Taylor, Lieutenant Harry MC, MM
No 8 Training Sqn AFC
Harry Taylor was born in Birmingham, Warwickshire, England in 1889. He was a Mechanic when he joined the 17th Divisional Ammunition Park in Sydney on 17 October 1914. He left from Sydney on HMAT A40 Ceramic on 22 December 1914. His unit was sent to England prior to being sent to the Western Front. He was awarded the Military Medal in the Gazette of 17 October 1916 for service with the Ammunition Park; the recommendation: During the month of April 1916 he was in charge of fatigue parties constructing machine gun emplacements at Armentières and Houplines while the position was frequently under shell fire. He was complemented on his work by the Commander, Royal Engineers. In December he transferred to the AFC for pilot training, after which he was commissioned in May 1917. In August he was assigned to No 68 (Australian) Sqn which was forming up at Harlaxton with the DH5, and on 21 September he flew DH5 A9224 to Baizieux when the unit moved to France. In November he was promoted to Lieutenant.

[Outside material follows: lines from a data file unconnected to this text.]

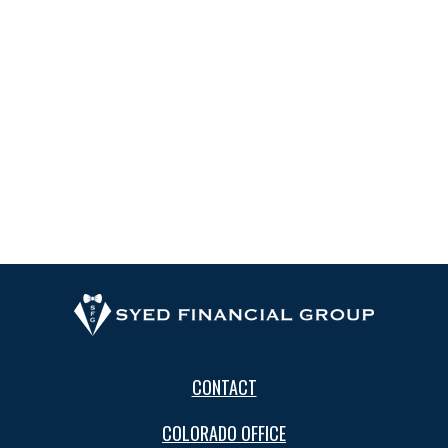
CONTACT
COLORADO OFFICE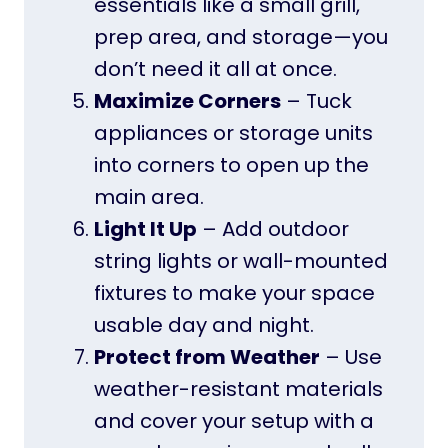
essentials like a small grill,
prep area, and storage—you
don’t need it all at once.
Maximize Corners
– Tuck
appliances or storage units
into corners to open up the
main area.
Light It Up
– Add outdoor
string lights or wall-mounted
fixtures to make your space
usable day and night.
Protect from Weather
– Use
weather-resistant materials
and cover your setup with a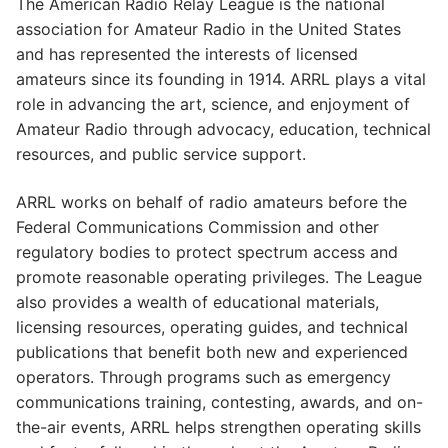
The American Radio Relay League is the national
association for Amateur Radio in the United States
and has represented the interests of licensed
amateurs since its founding in 1914. ARRL plays a vital
role in advancing the art, science, and enjoyment of
Amateur Radio through advocacy, education, technical
resources, and public service support.
ARRL works on behalf of radio amateurs before the
Federal Communications Commission and other
regulatory bodies to protect spectrum access and
promote reasonable operating privileges. The League
also provides a wealth of educational materials,
licensing resources, operating guides, and technical
publications that benefit both new and experienced
operators. Through programs such as emergency
communications training, contesting, awards, and on-
the-air events, ARRL helps strengthen operating skills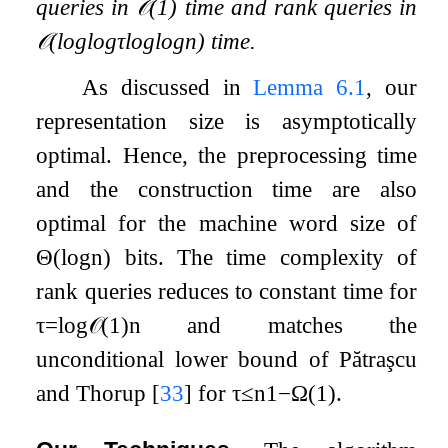
queries in
𝒪
(
1
)
time and rank queries in
𝒪
(
log
log
τ
log
log
n
)
time.
As discussed in
Lemma
6.1
, our
representation size is asymptotically
optimal. Hence, the preprocessing time
and the construction time are also
optimal for the machine word size of
Θ
(
log
n
)
bits. The time complexity of
rank queries reduces to constant time for
τ
=
log
𝒪
(
1
)
n
and matches the
unconditional lower bound of Pătraşcu
and Thorup
[
33
]
for
τ
≤
n
1
−
Ω
(
1
)
.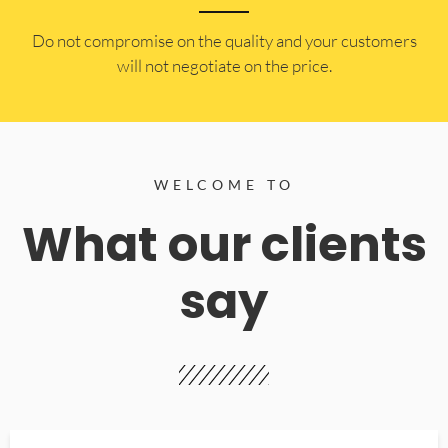
​Do not compromise on the quality and your customers
will not negotiate on the price.
WELCOME TO
What our clients
say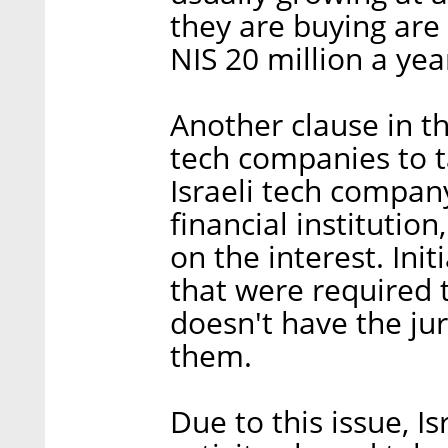
they are buying are
NIS 20 million a ye
Another clause in th
tech companies to 
Israeli tech compan
financial institution,
on the interest. Initi
that were required t
doesn't have the jur
them.
Due to this issue, I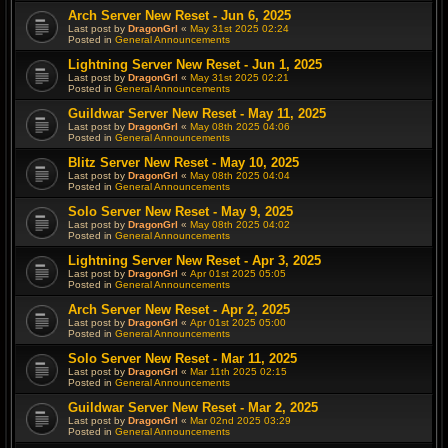
Arch Server New Reset - Jun 6, 2025
Last post by
DragonGrl
«
May 31st 2025 02:24
Posted in
General Announcements
Lightning Server New Reset - Jun 1, 2025
Last post by
DragonGrl
«
May 31st 2025 02:21
Posted in
General Announcements
Guildwar Server New Reset - May 11, 2025
Last post by
DragonGrl
«
May 08th 2025 04:06
Posted in
General Announcements
Blitz Server New Reset - May 10, 2025
Last post by
DragonGrl
«
May 08th 2025 04:04
Posted in
General Announcements
Solo Server New Reset - May 9, 2025
Last post by
DragonGrl
«
May 08th 2025 04:02
Posted in
General Announcements
Lightning Server New Reset - Apr 3, 2025
Last post by
DragonGrl
«
Apr 01st 2025 05:05
Posted in
General Announcements
Arch Server New Reset - Apr 2, 2025
Last post by
DragonGrl
«
Apr 01st 2025 05:00
Posted in
General Announcements
Solo Server New Reset - Mar 11, 2025
Last post by
DragonGrl
«
Mar 11th 2025 02:15
Posted in
General Announcements
Guildwar Server New Reset - Mar 2, 2025
Last post by
DragonGrl
«
Mar 02nd 2025 03:29
Posted in
General Announcements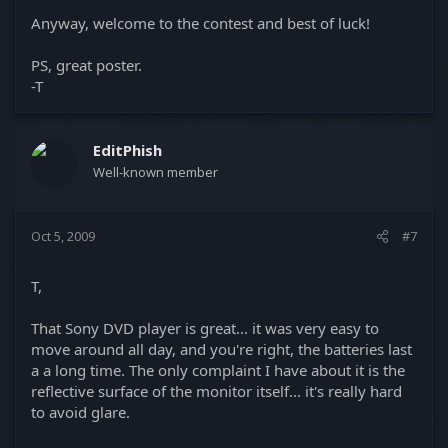
Anyway, welcome to the contest and best of luck!
PS, great poster.
-T
EditPhish
Well-known member
Oct 5, 2009
#7
T,
That Sony DVD player is great... it was very easy to
move around all day, and you're right, the batteries last
a a long time. The only complaint I have about it is the
reflective surface of the monitor itself... it's really hard
to avoid glare.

On 20 November 1917, he was flying DH5 A9378 when he was shot down in No Man’s Land during the Battle of Cambrai. He was awarded the Military Cross for his subsequent actions; the citation: For conspicuous gallantry and devotion to duty. Whilst he was engaging enemy troops his machine was shot down and crashed in the open. On crawling out of his machine he was fired on by enemy snipers, whom he engaged with a rifle that he had picked up. He eventually made his way back to one of our patrols, carrying a badly wounded man whom he had discovered on the way. On a later occasion, [23 November] when flying at 1500 feet, he engaged an enemy two-seater, which dived steeply into the ground and crashed. [Possibly a DFW from FA 225(A), in which the observer, Ltn d R Erich Herold was killed.] He is a clever and daring pilot, always ready to perform any kind of duty. The citation doesn’t mention that while on the ground at Cambrai after being shot down, he tried to fly out A9473, the DH5 of Capt J Bell, who had also been shot down.
Lt Taylor is also mentioned in the Official History for his fight with a formation of four enemy two-seaters on 30 November, when he flew on a head-on course at the leader, turning away only at the last second. His aeroplane was much damaged by ground fire on 30 November.

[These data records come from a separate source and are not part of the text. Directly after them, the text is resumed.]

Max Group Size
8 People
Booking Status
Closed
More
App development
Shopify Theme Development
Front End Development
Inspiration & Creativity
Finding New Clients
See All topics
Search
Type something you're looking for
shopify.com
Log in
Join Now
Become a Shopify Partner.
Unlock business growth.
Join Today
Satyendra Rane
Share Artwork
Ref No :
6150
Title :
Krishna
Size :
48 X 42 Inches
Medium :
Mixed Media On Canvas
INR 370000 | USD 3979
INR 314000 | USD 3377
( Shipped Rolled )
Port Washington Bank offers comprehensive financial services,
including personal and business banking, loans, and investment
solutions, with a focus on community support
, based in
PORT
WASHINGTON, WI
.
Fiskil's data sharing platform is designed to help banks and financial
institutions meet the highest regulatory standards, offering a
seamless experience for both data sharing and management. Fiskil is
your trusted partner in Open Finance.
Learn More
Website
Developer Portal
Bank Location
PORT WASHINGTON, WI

After an accident in January 1918 he was evacuated to England with severe concussion. After recovery, he was posted to No 8 Training Sqn as an instructor.
He was killed in an aircraft accident at Leighterton on 18 August 1918 while flying Sopwith Camel F4170, which collided in flight with Camel C6746, flown by 2Lt D A Ferguson, who was also killed. The airmen were practising aerial fighting when the collision occurred.
Lt H Taylor MC MM is commemorated on Screen Wall B10 157 at Birmingham (Lodge Hill) Cemetery, Warwickshire, England.